Molecular representation of SMARTS match (maximum common substructure) between two pyridinols

mols_2D is the nested list of input molecules and groups, where each sub-list represents an input molecule:

mols_2D

[[<rdkit.Chem.rdchem.Mol at 0x16d8697e0>,
  <rdkit.Chem.rdchem.Mol at 0x16d86a340>,
  <rdkit.Chem.rdchem.Mol at 0x16d86a3b0>],
 [<rdkit.Chem.rdchem.Mol at 0x16d869d90>,
  <rdkit.Chem.rdchem.Mol at 0x16d869e00>,
  <rdkit.Chem.rdchem.Mol at 0x16d869f50>]]

core_smiles is the SMILES string of the core that groups are off of:

core_smiles

'Nc1ccc(O)cn1'

core_mol is the RDKit molecule for the core:

core_mol

Core (maximum common substructure between two pyridinols) as a molecule

Edge Case: There is No MCS

If you input a set of molecules that has no MCS, there is no core to locate groups off of, so SmilesMCStoGridImage will

notify you and effectively ignore groups=True
give the same result as if you had set groups=False or not included the groups flag at all (because its default is False):

SmilesMCStoGridImage(["O", "c1ccccc1"], groups=True)

There is no maximum common substructure (MCS), so groups off the MCS cannot be created. This output reflects groups=False. If you want to find groups, please ensure the set of molecules has an MCS.
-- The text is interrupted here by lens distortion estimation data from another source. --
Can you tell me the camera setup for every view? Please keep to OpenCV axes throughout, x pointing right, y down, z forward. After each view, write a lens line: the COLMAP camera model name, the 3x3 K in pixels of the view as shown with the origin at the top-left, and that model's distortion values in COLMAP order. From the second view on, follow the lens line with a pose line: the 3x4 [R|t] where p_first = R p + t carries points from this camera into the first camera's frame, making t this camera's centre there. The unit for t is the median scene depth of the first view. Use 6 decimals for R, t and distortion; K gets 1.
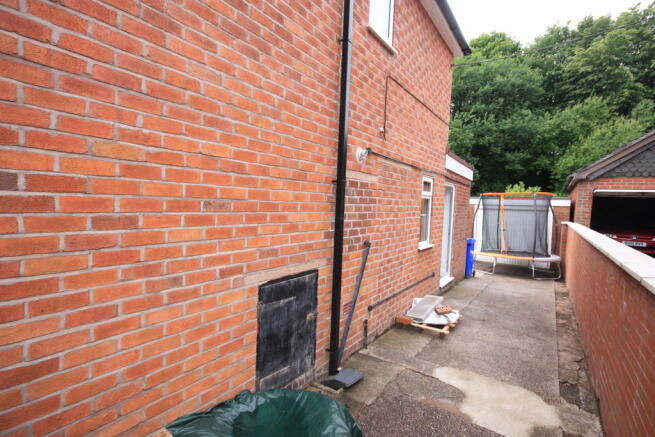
lens RADIAL K [[306.9, 0, 327.5], [0, 306.9, 218.5], [0, 0, 1]] dist [0.016129, -0.015680]
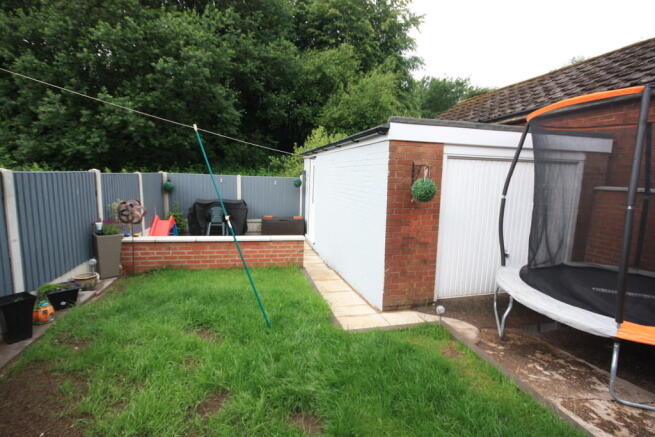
lens RADIAL K [[306.9, 0, 327.5], [0, 306.9, 218.5], [0, 0, 1]] dist [0.016129, -0.015680]
pose [[0.637247, -0.123106, 0.760763, 0.055527], [0.037632, 0.990952, 0.128833, 0.004930], [-0.769740, -0.053469, 0.636114, 0.407596]]
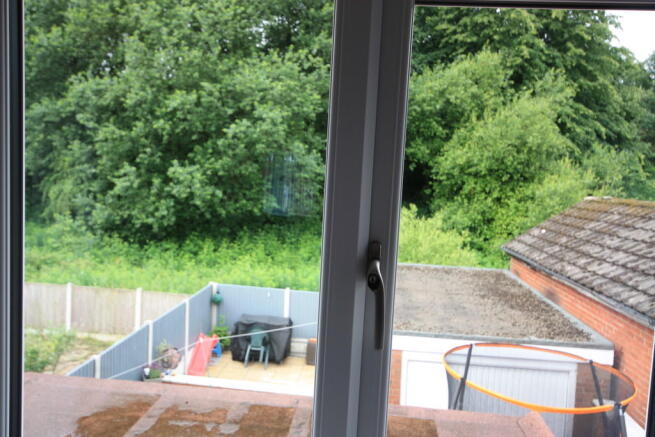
lens RADIAL K [[521.4, 0, 327.5], [0, 521.4, 218.5], [0, 0, 1]] dist [0.009272, 0.004467]
pose [[0.862396, -0.035336, 0.504999, 0.029819], [0.012381, 0.998735, 0.048742, -0.106427], [-0.506082, -0.035783, 0.861743, 0.220687]]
SmilesMCStoGridImage grid with no SMARTS because there is no common core between the molecules supplied, namely water and benzene

Using `groups` and `verbose` Equal `True` If There is No MCS

A call using groups=True and verbose=True when there is no MCS will not throw an exception; instead, SmilesMCStoGridImage will return values as if you had not set groups=True. As a result, you will not get a confusing exception about having an incorrect number of arguments to unpack.

drawing_no_mcs, mcs_smarts_no_mcs, mcs_mol_no_mcs, mols_2D_no_mcs, core_smiles_no_mcs, core_mol_no_mcs = SmilesMCStoGridImage(["O", "c1ccccc1"], groups=True, verbose=True)
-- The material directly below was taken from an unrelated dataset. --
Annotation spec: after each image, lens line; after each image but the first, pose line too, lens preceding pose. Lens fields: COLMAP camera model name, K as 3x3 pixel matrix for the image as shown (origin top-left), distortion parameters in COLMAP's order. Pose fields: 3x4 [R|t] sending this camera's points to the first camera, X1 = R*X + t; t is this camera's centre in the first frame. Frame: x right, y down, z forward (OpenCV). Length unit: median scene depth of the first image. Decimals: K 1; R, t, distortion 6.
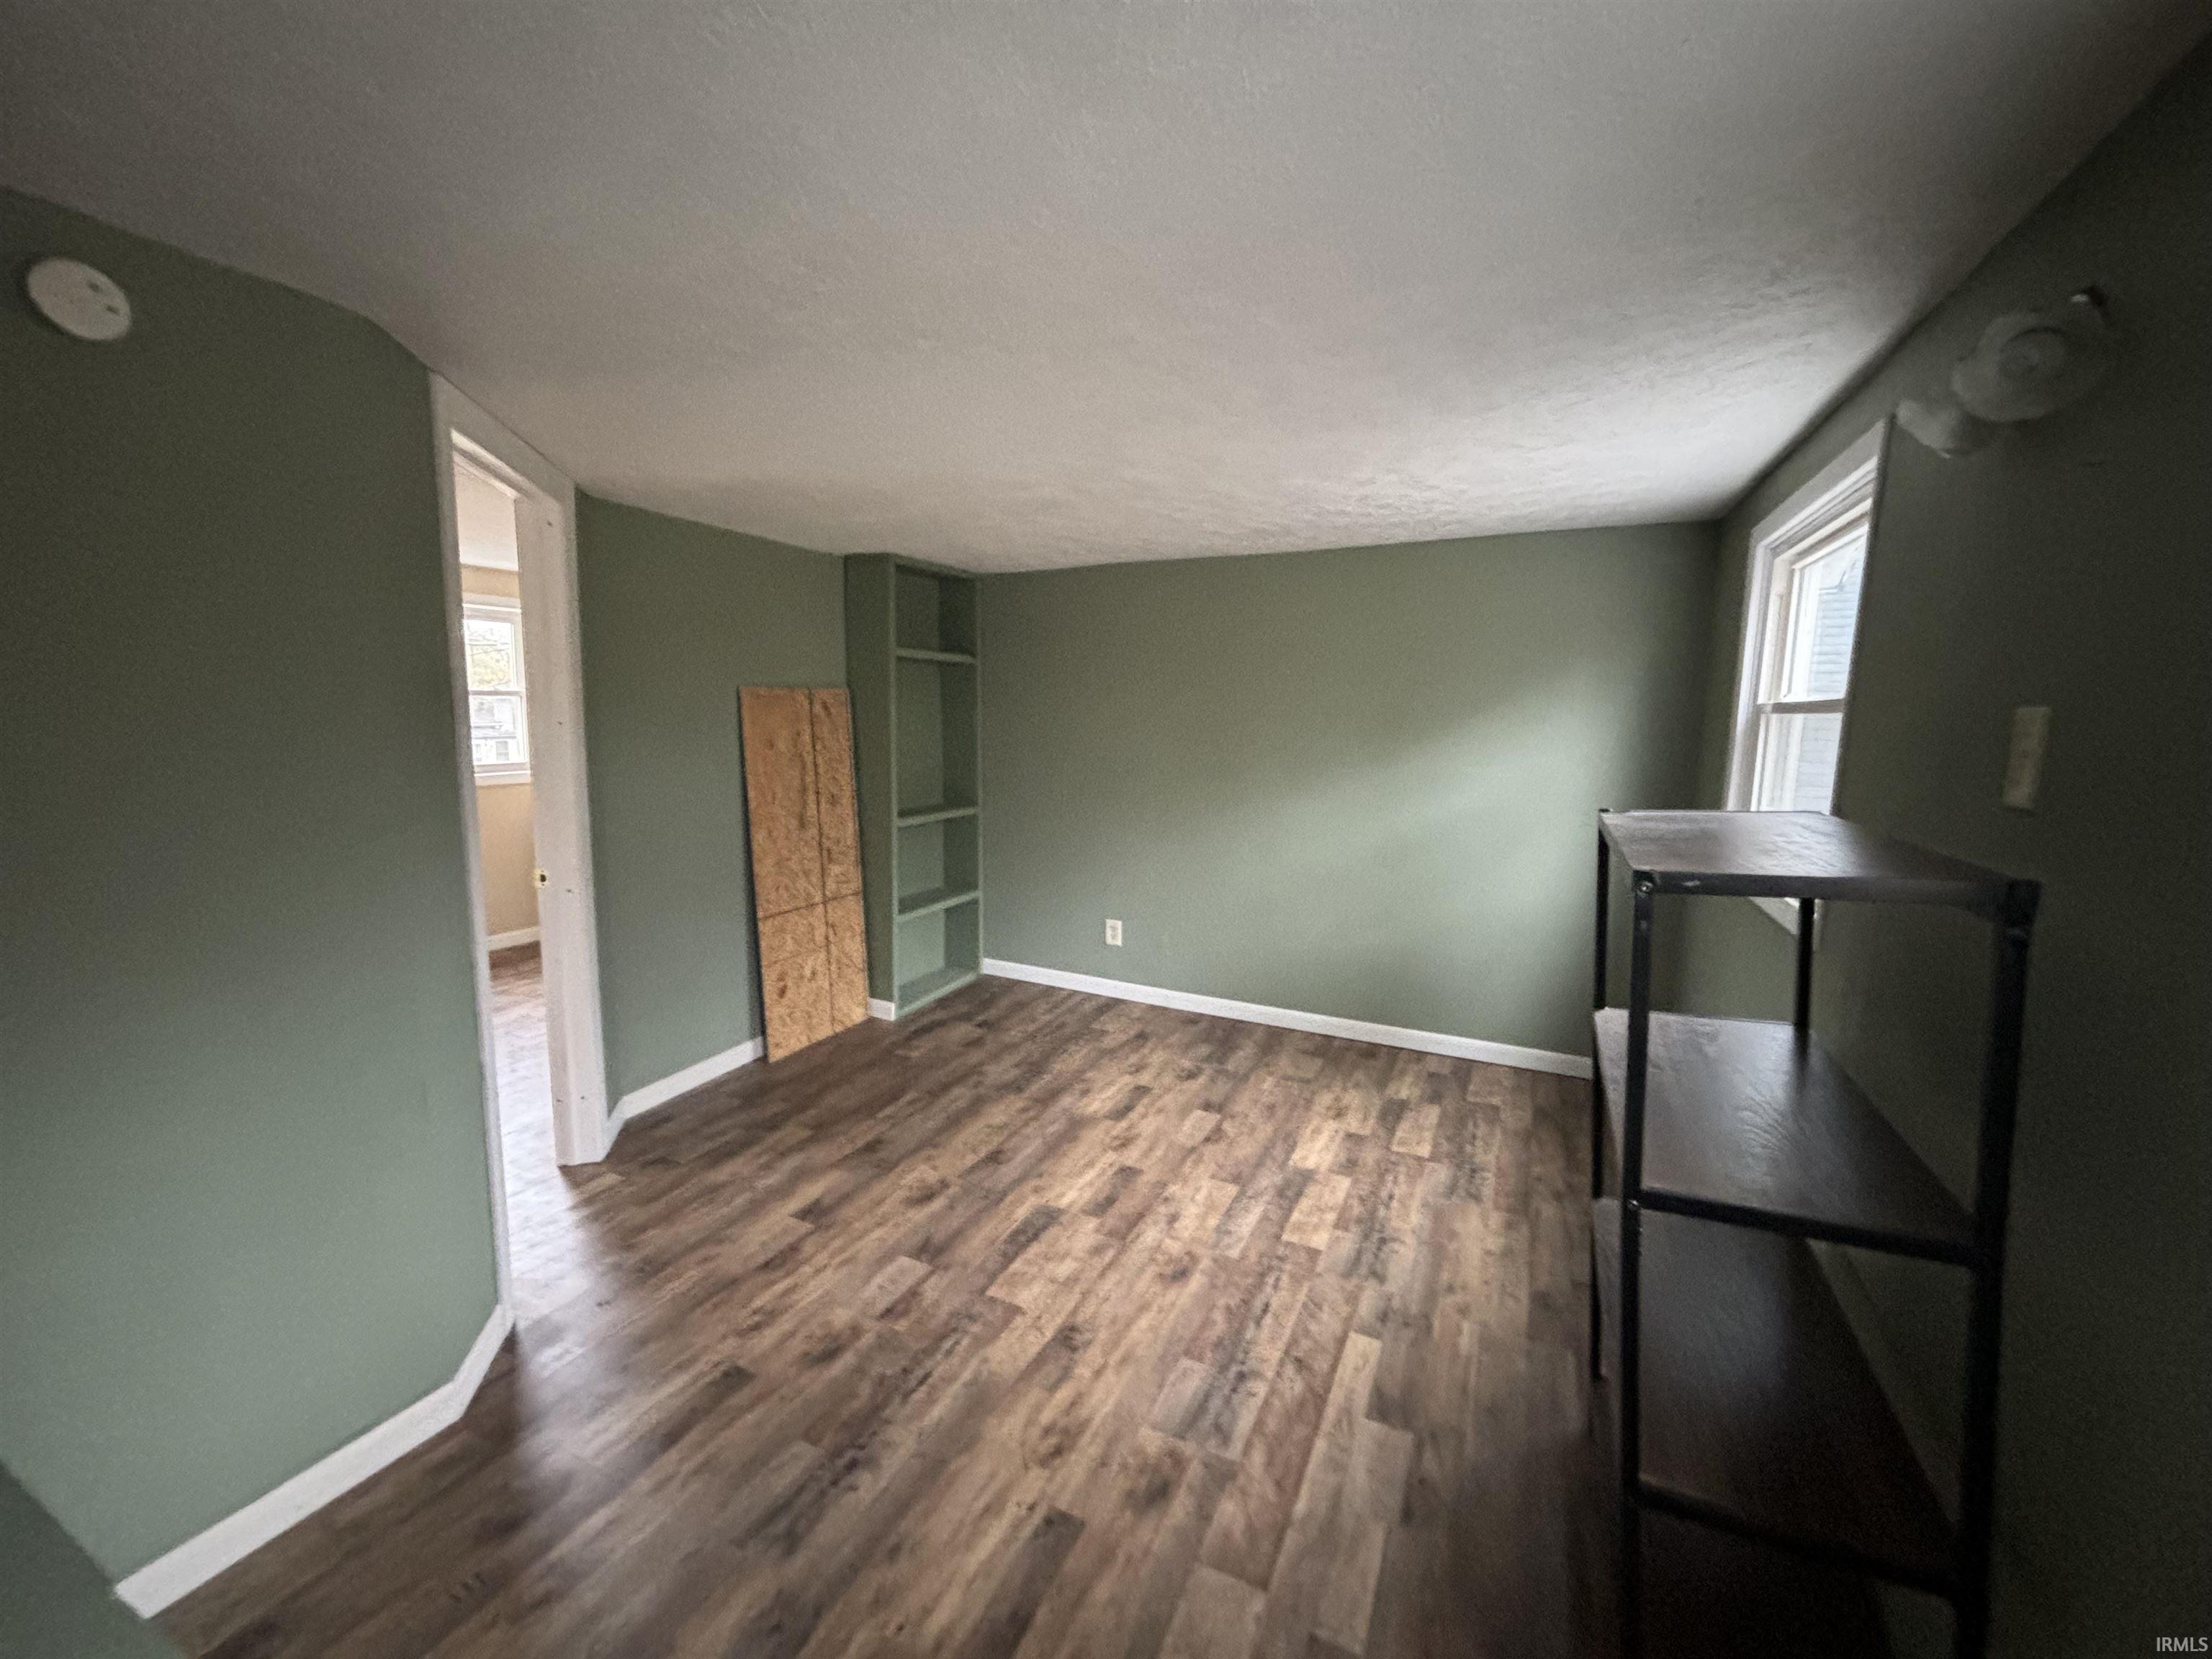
lens RADIAL K [[898.7, 0, 1107.0], [0, 898.7, 822.0], [0, 0, 1]] dist [0.024107, 0.000309]
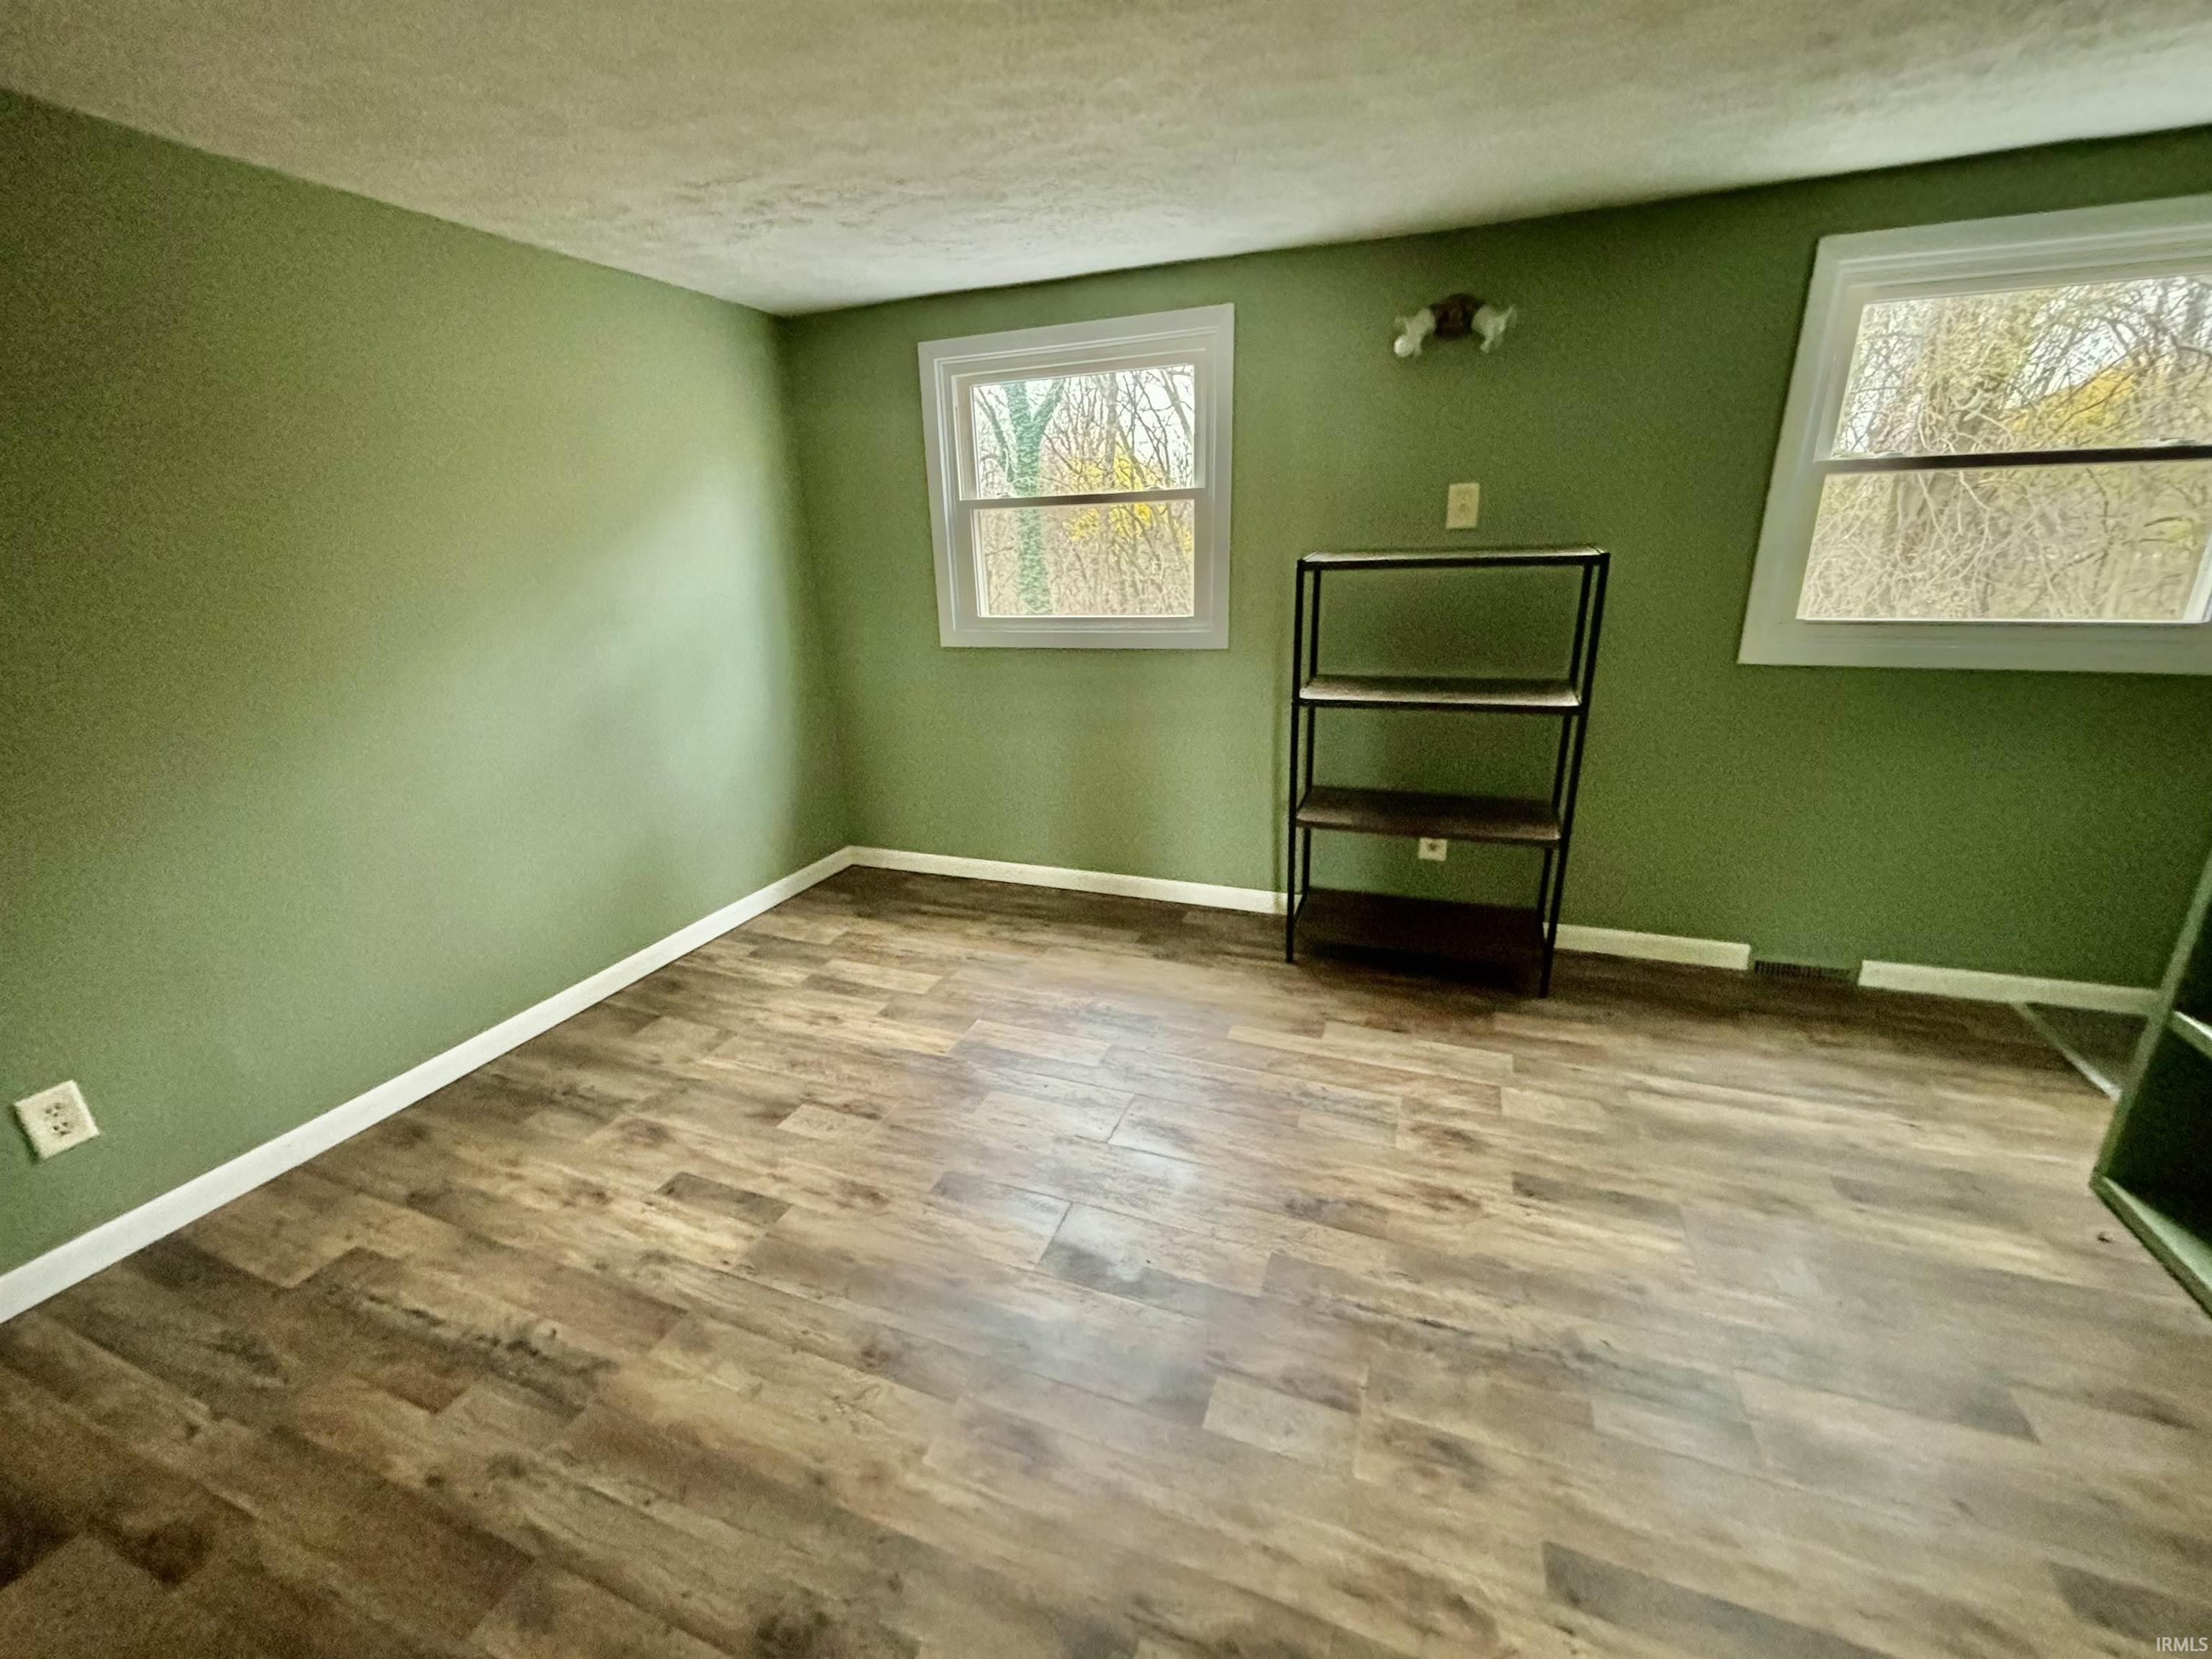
lens RADIAL K [[898.7, 0, 1107.0], [0, 898.7, 822.0], [0, 0, 1]] dist [0.024107, 0.000309]
pose [[-0.080824, -0.315480, 0.945484, -0.481303], [0.153473, 0.933336, 0.324546, -0.071936], [-0.984842, 0.171337, -0.027018, 0.733277]]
There is no maximum common substructure (MCS), so groups off the MCS cannot be created. This output reflects groups=False. If you want to find groups, please ensure the set of molecules has an MCS.

The drawing is the same as if you had not set groups=True:

drawing_no_mcs

SmilesMCStoGridImage grid with no SMARTS because there is no common core between the molecules supplied, namely water and benzene

You will get “empty” values for mcs_smarts, mcs_mol, core_smiles, and core_mol:

mcs_smarts_no_mcs

''

mcs_mol_no_mcs

Empty image because there is no common core between the molecules supplied, namely water and benzene

core_smiles_no_mcs

''

core_mol_no_mcs

And mols_2D will revert to the one-dimensional list of input molecules:

mols_2D_no_mcs

[<rdkit.Chem.rdchem.Mol at 0x16d436880>,
 <rdkit.Chem.rdchem.Mol at 0x16d436b90>]

Notes

For more information about the other parameters in SmilesMCStoGridImage, refer to my original blog post Find and Highlight the Maximum Common Substructure Between a Set of Molecules Using RDKit

Thanks to Greg Landrum for suggesting this scheme to find groups off of a common core, and to Brian Kelley for clarifying the RDKit’s atom numbering scheme for ReplaceCore.